Rowena Jackson and Philip Chatfield, still both teaching after a lifetime in dance, agree that the hands must have a life of their own and should not float expressionlessly at the end of the arms. “When extended the hands must appear to be reaching as if to gently touch someone further away,” says Jackson, “which immediately affects the poise of the body and head.” And when moving from one position to the next Jackson recalls being taught early “that the wrists must always lead the way softly, both upwards and downwards, like a soft brush”.

And how should the hand be held and the fingers grouped? There is agreement across all schools that the hand should always form an unbroken line with the arm, where the arm in second position curves gently down, in line with the shoulders, to the hand. As for the fingers, my research revealed a myriad different ways of describing similar positioning. The Royal Academy of Dance (in The Foundations of Classical Ballet Technique) states most simply that in all positions “the fingers are softly grouped. The centre finger continues the curve of the inner arm and the thumb is in line with the index and middle fingers”.

The Balanchine style is softer with the fingers separated and delicate, while the hands slightly cup as if holding a small ball. Bolshoi beginners are taught to have the thumb touch the first knuckle of the second finger, making an egg shape, thus engraining this shape in their muscle memory. Later, they are asked to release the thumb, allowing a small amount of space for a more natural look. The little finger is highest, the index second and third finger next, giving a rounded shape at the end of each finger; a slight downturn after the second knuckle of each finger creating a soft, cascading look to the fingers, which never lie parallel.

The Vaganova Academy dictates that the hands also be held distinctly, with the thumb similarly held close to the middle finger, and the index and the ring finger slightly raised. Vaganova also encourages obvious hand movements where the hands do not flow gradually from one movement to the next, but instead slip into place at the last moment at the end of the arm’s movement. This sometimes results in a more decorative ports de bras than that of the English school.
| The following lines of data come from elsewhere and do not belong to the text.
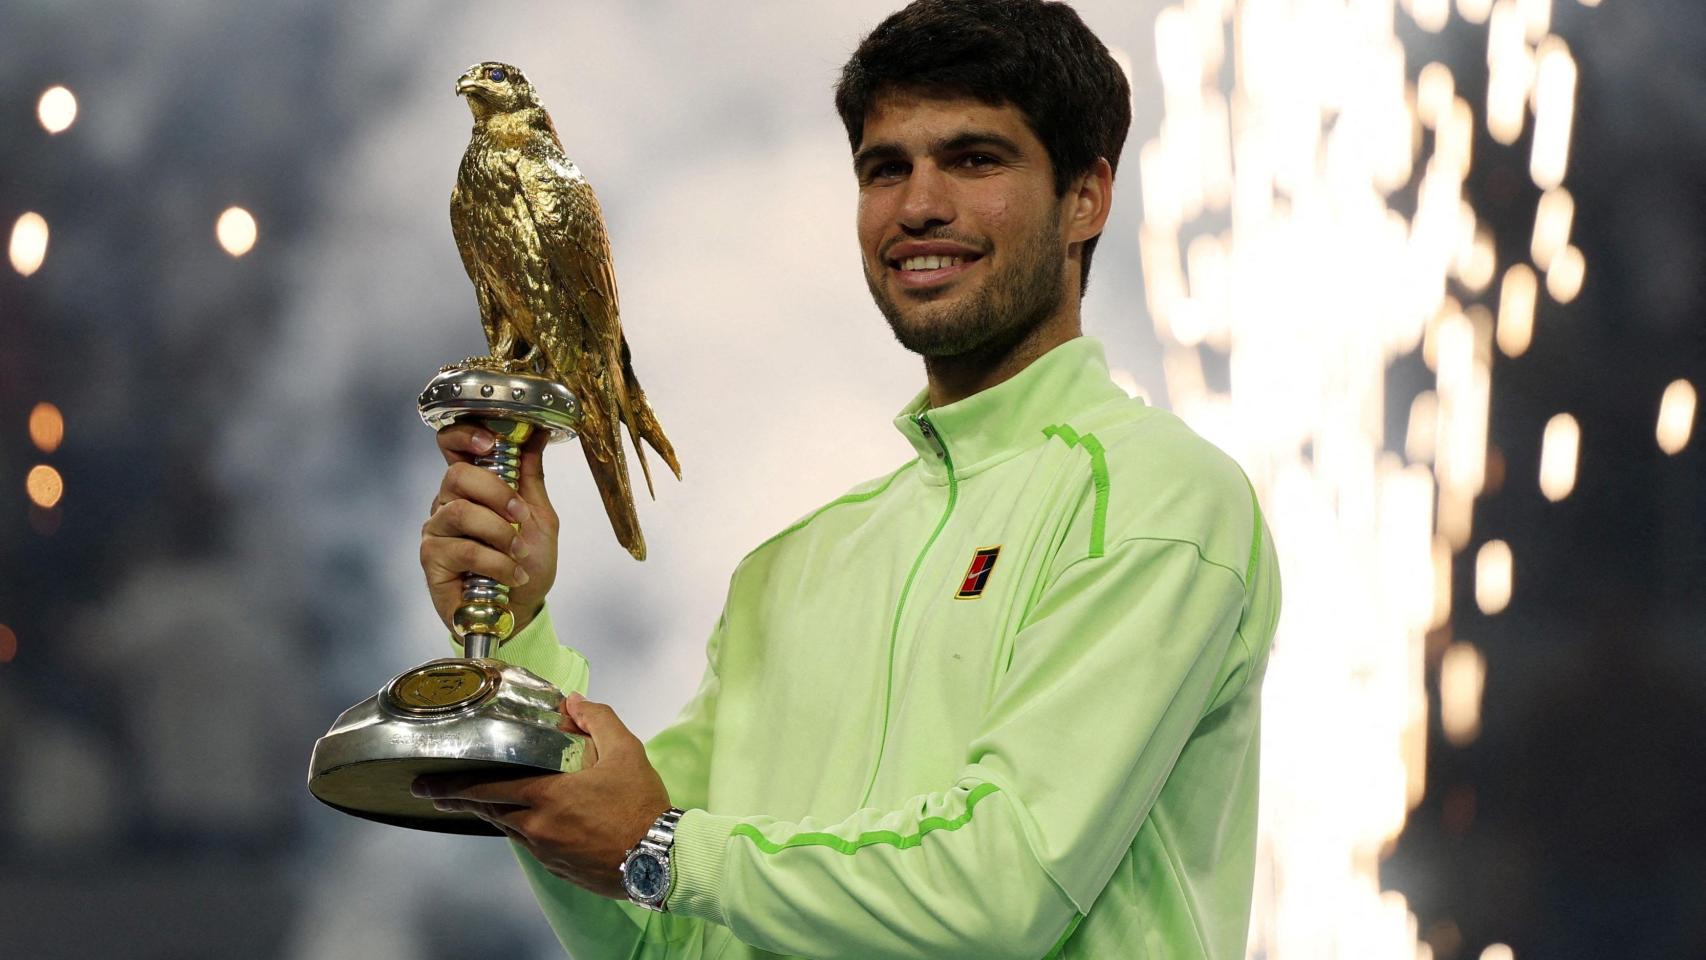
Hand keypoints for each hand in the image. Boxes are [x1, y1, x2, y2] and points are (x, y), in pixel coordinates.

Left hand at [412, 693, 672, 898]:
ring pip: (507, 828)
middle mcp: (537, 826)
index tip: (425, 783)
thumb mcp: (627, 751)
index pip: (487, 788)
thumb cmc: (641, 805)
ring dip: (490, 813)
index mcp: (547, 795)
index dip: (453, 786)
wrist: (659, 859)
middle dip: (457, 801)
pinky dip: (519, 828)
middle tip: (431, 793)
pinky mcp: (557, 868)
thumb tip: (574, 700)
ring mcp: (545, 851)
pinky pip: (529, 844)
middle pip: (488, 811)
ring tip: (475, 802)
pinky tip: (525, 820)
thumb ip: (598, 719)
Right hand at [420, 423, 559, 636]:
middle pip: (457, 475)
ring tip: (520, 552)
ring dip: (499, 532)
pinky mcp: (432, 561)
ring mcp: (436, 531)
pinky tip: (512, 574)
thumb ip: (531, 477)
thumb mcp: (539, 516)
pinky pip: (462, 550)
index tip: (490, 443)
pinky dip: (496, 562)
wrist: (523, 609)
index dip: (464, 435)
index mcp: (472, 486)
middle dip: (497, 492)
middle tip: (520, 516)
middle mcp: (447, 503)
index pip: (451, 445)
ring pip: (459, 512)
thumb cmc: (527, 561)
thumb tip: (539, 433)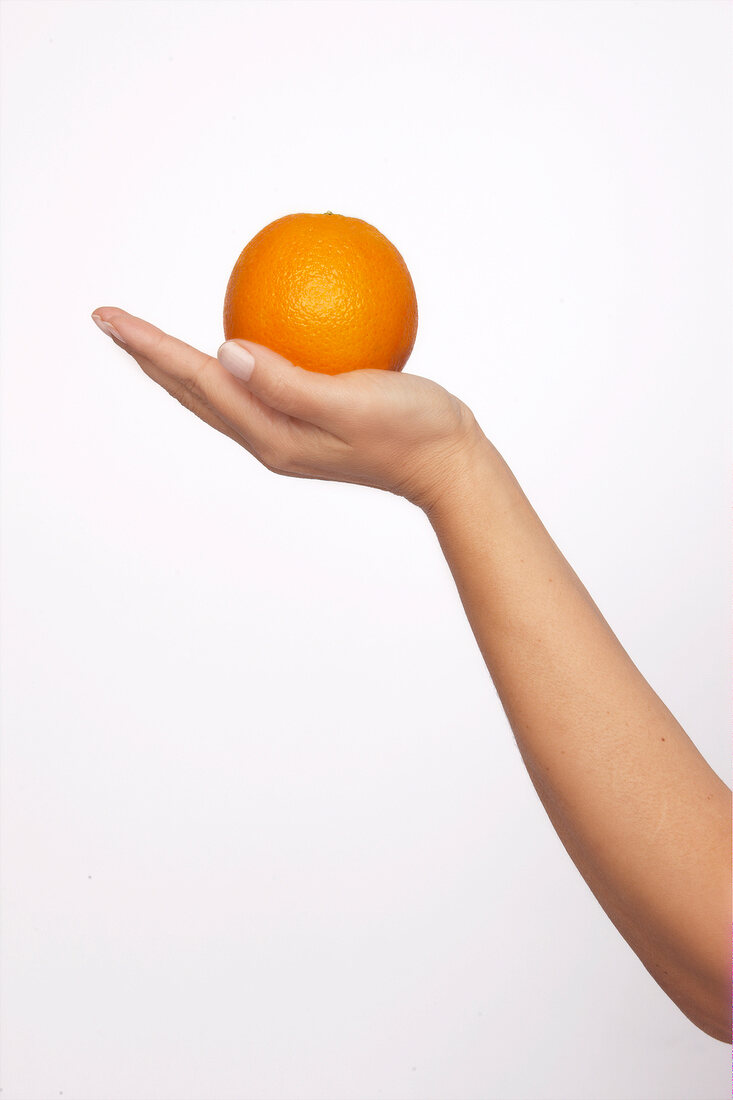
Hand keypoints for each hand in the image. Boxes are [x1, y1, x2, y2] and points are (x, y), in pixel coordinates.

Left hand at [91, 308, 480, 511]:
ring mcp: (284, 434)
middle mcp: (268, 438)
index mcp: (271, 433)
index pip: (197, 381)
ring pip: (215, 395)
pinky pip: (252, 388)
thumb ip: (288, 382)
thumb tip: (225, 351)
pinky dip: (226, 365)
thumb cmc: (412, 431)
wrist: (448, 464)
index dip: (150, 347)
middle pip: (192, 392)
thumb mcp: (353, 404)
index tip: (108, 317)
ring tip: (148, 340)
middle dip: (148, 357)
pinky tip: (235, 343)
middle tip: (110, 321)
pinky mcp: (305, 424)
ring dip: (177, 366)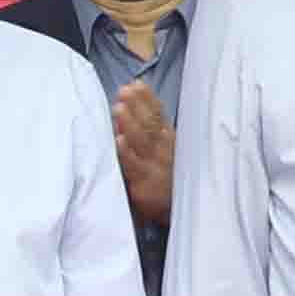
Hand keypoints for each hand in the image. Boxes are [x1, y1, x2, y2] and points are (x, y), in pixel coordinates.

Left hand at [111, 83, 176, 226]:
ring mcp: (155, 167)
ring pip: (142, 142)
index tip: (135, 84)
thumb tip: (135, 94)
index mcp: (169, 139)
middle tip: (124, 91)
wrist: (176, 211)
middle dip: (137, 106)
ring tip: (118, 108)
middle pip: (150, 124)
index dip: (147, 99)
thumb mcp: (166, 150)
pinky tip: (119, 140)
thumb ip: (153, 126)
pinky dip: (127, 153)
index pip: (159, 115)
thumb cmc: (167, 176)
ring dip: (130, 124)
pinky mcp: (144, 184)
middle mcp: (164, 150)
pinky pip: (135, 166)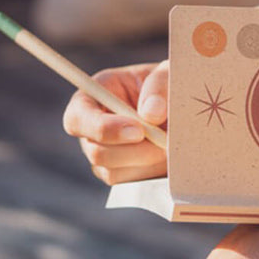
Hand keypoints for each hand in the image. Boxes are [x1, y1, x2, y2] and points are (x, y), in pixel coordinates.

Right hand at [62, 59, 168, 185]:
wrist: (181, 106)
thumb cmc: (168, 84)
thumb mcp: (166, 74)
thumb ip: (159, 86)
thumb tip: (150, 114)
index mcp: (96, 93)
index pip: (77, 118)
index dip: (103, 129)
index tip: (139, 131)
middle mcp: (92, 126)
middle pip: (95, 152)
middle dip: (133, 151)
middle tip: (165, 142)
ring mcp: (103, 153)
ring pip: (113, 173)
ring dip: (146, 162)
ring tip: (171, 143)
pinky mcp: (119, 173)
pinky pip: (130, 184)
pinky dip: (152, 173)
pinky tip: (168, 156)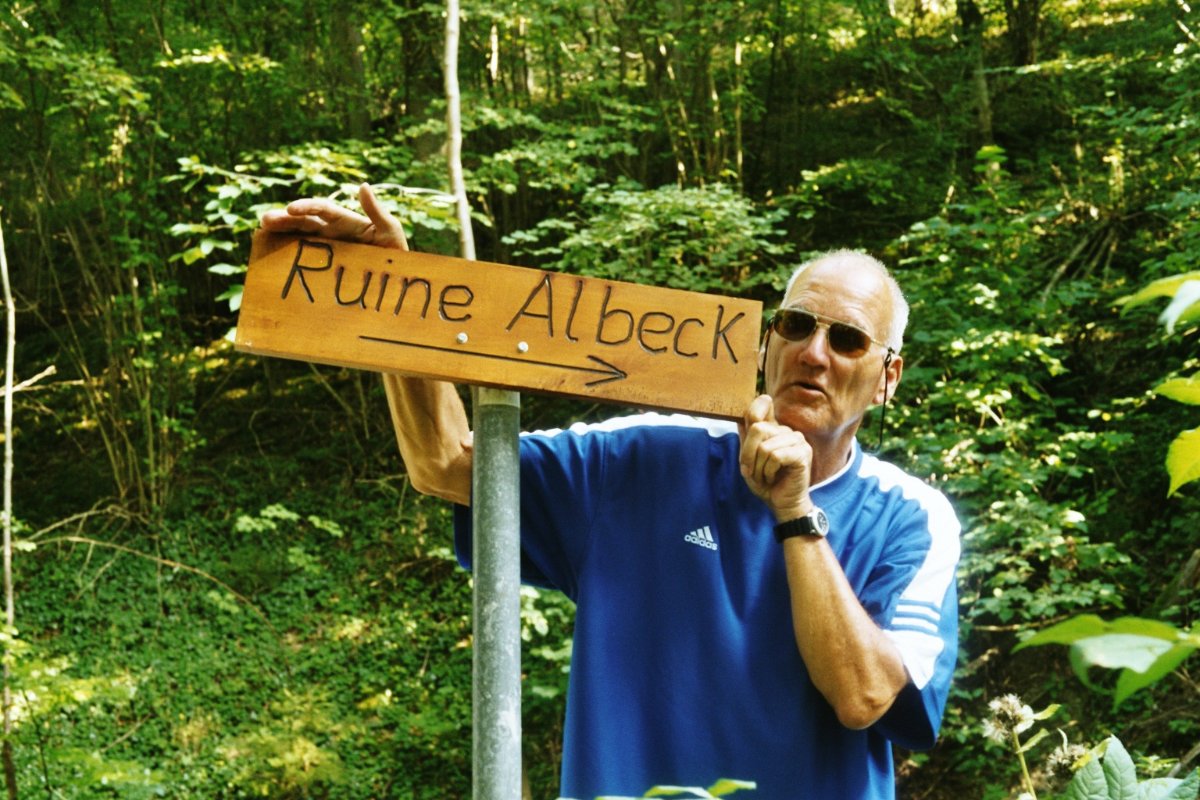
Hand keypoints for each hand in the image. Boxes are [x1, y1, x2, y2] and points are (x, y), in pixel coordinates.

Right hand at [259, 183, 408, 250]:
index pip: (321, 209)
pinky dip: (285, 253)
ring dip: (280, 232)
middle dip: (284, 218)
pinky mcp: (323, 264)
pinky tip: (270, 252)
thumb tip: (363, 185)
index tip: (291, 209)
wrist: (396, 278)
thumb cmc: (395, 251)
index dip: (306, 206)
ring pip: (298, 235)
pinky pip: (302, 256)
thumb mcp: (391, 230)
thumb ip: (377, 210)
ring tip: (262, 230)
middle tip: (265, 220)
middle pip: (303, 220)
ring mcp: (325, 247)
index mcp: (345, 220)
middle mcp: (331, 231)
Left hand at [739, 394, 813, 522]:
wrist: (782, 503)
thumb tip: (738, 419)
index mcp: (774, 429)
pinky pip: (775, 456)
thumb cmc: (766, 482)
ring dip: (759, 467)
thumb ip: (746, 439)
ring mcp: (797, 440)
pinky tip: (774, 477)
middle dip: (748, 454)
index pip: (764, 403)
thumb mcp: (749, 460)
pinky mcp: (803, 453)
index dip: (754, 407)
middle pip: (758, 428)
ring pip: (765, 446)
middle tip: (751, 471)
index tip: (751, 421)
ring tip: (765, 476)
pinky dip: (769, 471)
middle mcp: (786, 431)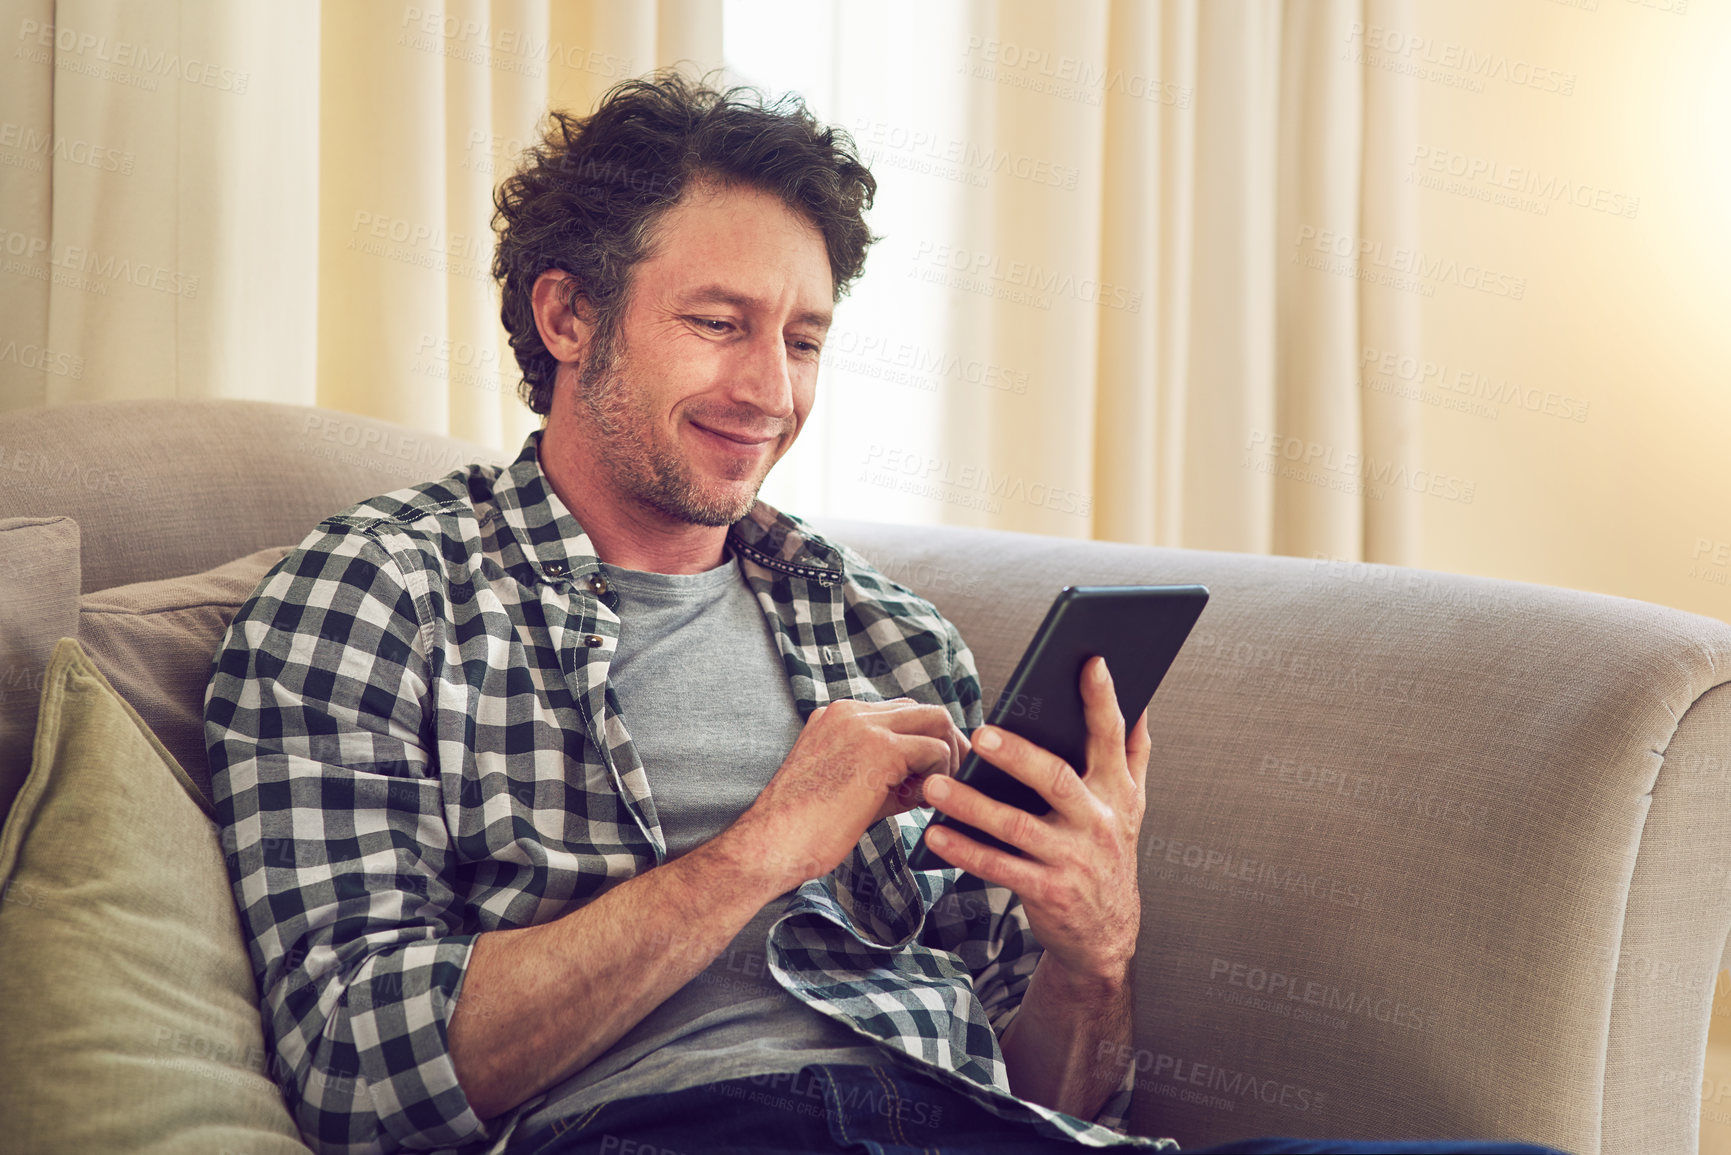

The Australian Ballet’s education manager, Colin Peasley, answering a question about hands in the Australian Ballet’s “Ask Colin” section of their website, concedes that the use of a pencil hooked under the first and third fingers is one “way of encouraging the shape that the hand should take, with fingers slightly separated and a ‘dead’ thumb falling into the centre of the hand to help elongate the line of the arm.” Exercises such as finger fans (rolling and unrolling the fingers into a fist), he suggests will also help articulate and strengthen.

Ultimately however, beautiful and sensitive hands are unachievable if there is any underlying weakness in another part of the dancer’s body. Rigid fingers or thumbs, or the use of the arms to help in the execution of a step, are evidence of this strain. Hopefully a younger student will outgrow any weaknesses, because, as Lawson so succinctly puts it, with ballet being about communication, “without sensitive hands and arms the dancer is dumb”.